今般の戦闘で注意すべき点は、戦闘が「お決まりの」アラブの諸部族とSDFとの抗争という装いをとりつつ、実はイランとアメリカとの対立の一環かもしれないというところだ。7月末にイスラエルがレバノンのベイルートを攻撃したり、テヘランでハマースのハニーヤ政治局長を暗殺したりしたことに対するイランをはじめとする「抵抗の枢軸」陣営の反撃は不可避ともいえる。しかし、「抵抗の枢軸」陣営はイスラエル・アメリカ陣営と全面戦争をする意志も能力もないため、現在の紛争の強度を上げたり、範囲を広げたりする幅がなるべく少ない反撃の手段を選択せざるを得ない。そうなると、イラクやシリアでアメリカ軍に嫌がらせ程度の攻撃を繰り返すことも、「抵抗の枢軸」陣営からの反撃の一環となる。もちろん、アメリカ軍もわずかでも人的被害が出た場合はそれに対応した軍事行動をとる。実際、イラクのアイン・アサド基地砲撃(5日。アメリカ兵複数が負傷)、ハサカ県ヤアルビーヤ郡のアメリカ軍基地への無人機攻撃(9日。アメリカ兵複数が負傷)、正体不明の無人機がダイル・ザウル県のイラクとの国境近くで「イランの民兵」の者5人を殺害(11日)など、シリアとイラクでの戦闘が増えている。なお、アメリカ軍基地への攻撃については、「イラクのイスラーム抵抗運動」の一派と思しき名義の発信者から、今まで「イラクのイスラーム抵抗運動」が用いてきたものとは異なる経路と書式で戦果発表がされている。

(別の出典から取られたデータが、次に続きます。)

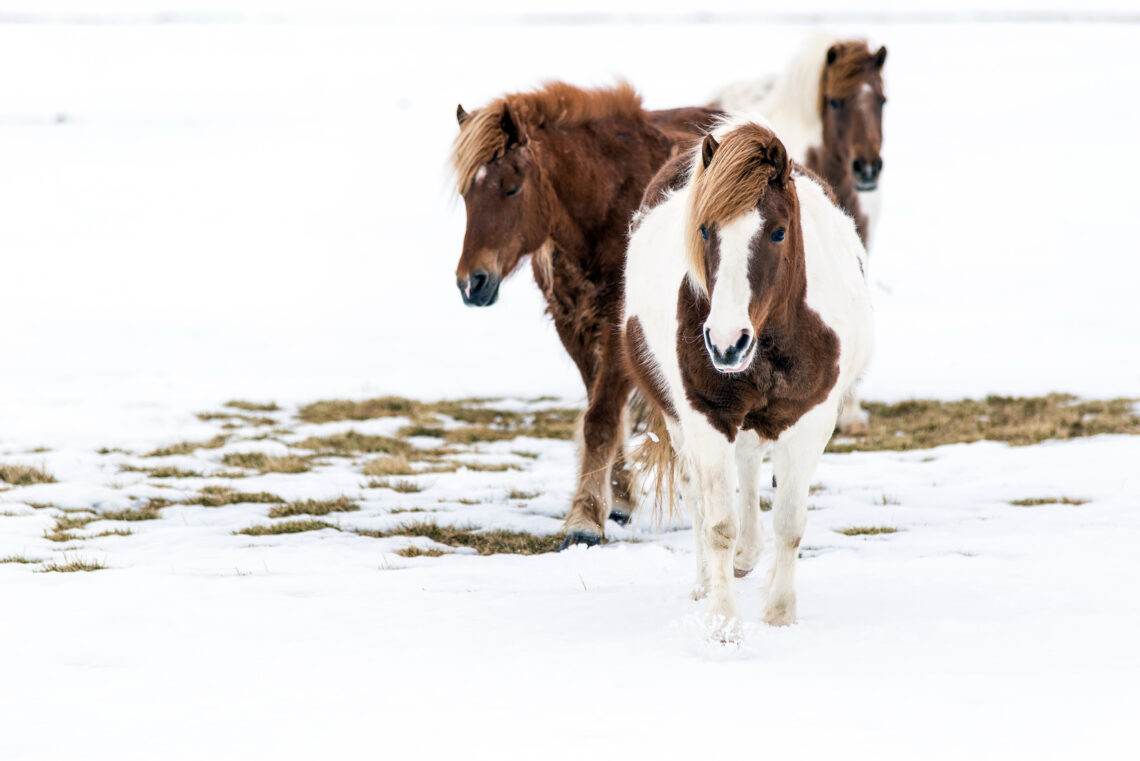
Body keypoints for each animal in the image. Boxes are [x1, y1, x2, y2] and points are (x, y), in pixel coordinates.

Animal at [449, 82, 715, 546]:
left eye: (512, 188)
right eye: (467, 193)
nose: (471, 283)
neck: (606, 206)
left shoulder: (617, 329)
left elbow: (601, 417)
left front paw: (584, 521)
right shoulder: (571, 325)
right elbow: (604, 410)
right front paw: (618, 499)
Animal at [620, 119, 866, 637]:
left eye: (778, 232)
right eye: (704, 229)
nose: (725, 342)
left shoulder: (810, 421)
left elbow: (789, 522)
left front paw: (780, 614)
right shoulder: (706, 418)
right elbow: (717, 525)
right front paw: (722, 622)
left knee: (751, 466)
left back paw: (750, 557)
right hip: (679, 421)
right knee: (696, 494)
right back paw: (708, 579)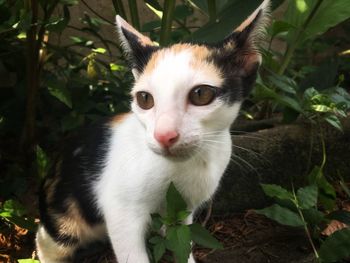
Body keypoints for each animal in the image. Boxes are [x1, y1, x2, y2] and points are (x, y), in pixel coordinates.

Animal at [35, 1, 270, 262]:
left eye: (201, 94)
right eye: (145, 99)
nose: (164, 135)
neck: (184, 168)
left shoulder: (181, 210)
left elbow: (181, 241)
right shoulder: (121, 211)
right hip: (66, 215)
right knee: (48, 240)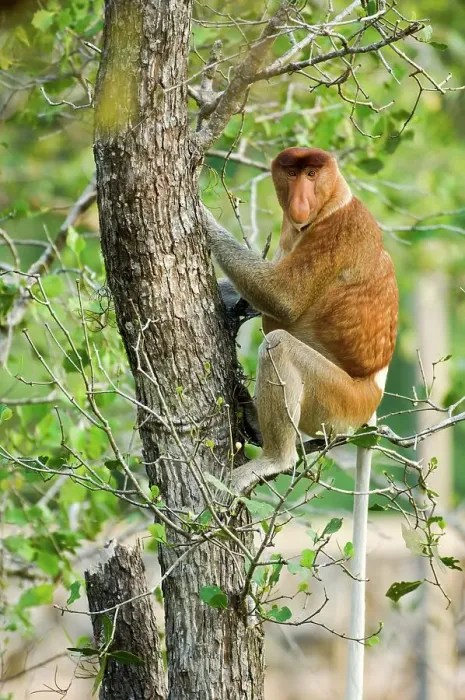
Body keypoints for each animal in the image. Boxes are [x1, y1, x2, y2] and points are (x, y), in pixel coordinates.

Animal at [204, 147, 398, 495]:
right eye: (292, 174)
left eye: (311, 174)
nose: (299, 201)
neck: (333, 202)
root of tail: (373, 397)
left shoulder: (336, 233)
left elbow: (284, 299)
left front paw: (203, 218)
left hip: (340, 403)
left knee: (279, 345)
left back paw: (275, 459)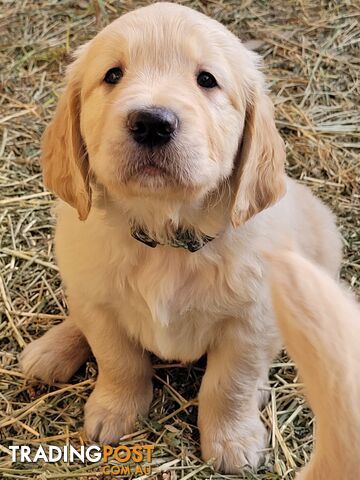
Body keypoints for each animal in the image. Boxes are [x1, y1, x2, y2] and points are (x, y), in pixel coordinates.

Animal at [21, 2, 342, 476]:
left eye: (206, 79)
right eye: (113, 74)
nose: (152, 123)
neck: (166, 237)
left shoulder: (251, 321)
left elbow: (230, 382)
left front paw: (232, 441)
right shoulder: (101, 308)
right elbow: (118, 360)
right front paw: (114, 410)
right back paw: (50, 350)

「抵抗の枢軸」陣営にとっては、アメリカ軍がシリア領を占領し、基地を設けることは邪魔以外の何物でもない。シリア紛争に政府側で参戦したロシアにしても、ウクライナ紛争のような中東域外でのアメリカとの対立を計算に入れて、シリアのアメリカ軍に嫌がらせをする動機は十分ある。そのため、シリア、イラン、ロシアにとっては、直接戦闘を仕掛けることは論外としても、アメリカ軍に物理的・政治的負担を強いてシリア領の占領をあきらめさせることは長期的・継続的な目標だ。現在の中東での紛争は、パレスチナ、レバノン、シリア、イラク、イエメン、イランに広がる広域的な紛争である。そのため軍事攻撃や要人暗殺は、ガザ地区という狭小な地域に限られたものではなく広範囲に複数の地域や当事者が連動して展開している。イランや「抵抗の枢軸」陣営が7月末のイスラエルからの攻撃に反撃する場合も、反撃作戦はささやかな嫌がらせから大規模な攻撃に至るまで、シリアの田舎の民兵の小競り合いからイランとイスラエル・アメリカとの直接交戦に至るまで、当事者にとってはそれぞれが強く関連し、それなりに計算された結果ともいえるのではないだろうか。